TASK DIRECTIONS =
Change "Robert Patinson" to "Robert Pattinson" throughout the material below and keep all other wording unchanged. Leave the pictures out of your answer.

MATERIAL FOR THIS EXERCISE Start Marker

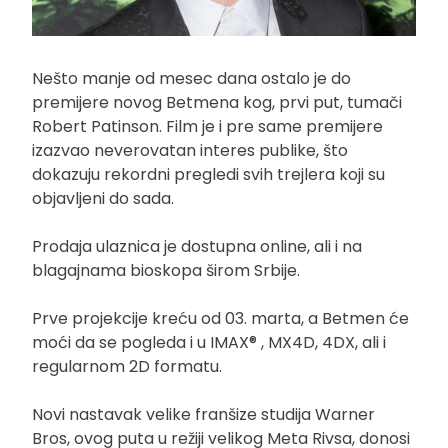
Nešto manje od mesec dana ostalo je do
premijere novog Betmena kog, prvi put, tumači
Robert Patinson. Film je i pre same premijere
izazvao neverovatan interes publike, što
dokazuju rekordni pregledi svih trejlera koji su
objavljeni do sada.
Prodaja ulaznica je dostupna online, ali i na
blagajnama bioskopa širom Srbije.
Prve projekcije kreću od 03. marta, a Betmen će
moći da se pogleda i u IMAX® , MX4D, 4DX, ali i
regularnom 2D formatu.
Novi nastavak velike franšize studija Warner
Bros, ovog puta u režiji velikog Meta Rivsa, donosi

MATERIAL FOR THIS EXERCISE End Marker

PROBLEM SOLUTION =
Nešto manje od mesec dana ostalo je do
premijere novog Betmena kog, prvi put, tumači
Robert Pattinson. Film je i pre same premijere
izazvao neverovatan interes publike, što
dokazuju rekordni pregledi svih trejlera koji su
objavljeni do sada.
Prodaja ulaznica je dostupna online, ali i na
blagajnama bioskopa širom Srbije.
Prve projekcije kreću od 03. marta, a Betmen će
moći da se pogleda i u IMAX® , MX4D, 4DX, ali i
regularnom 2D formatu.
Novi nastavak velike franšize studija Warner
Bros, ovog puta u režiji velikog Meta Rivsa, donosi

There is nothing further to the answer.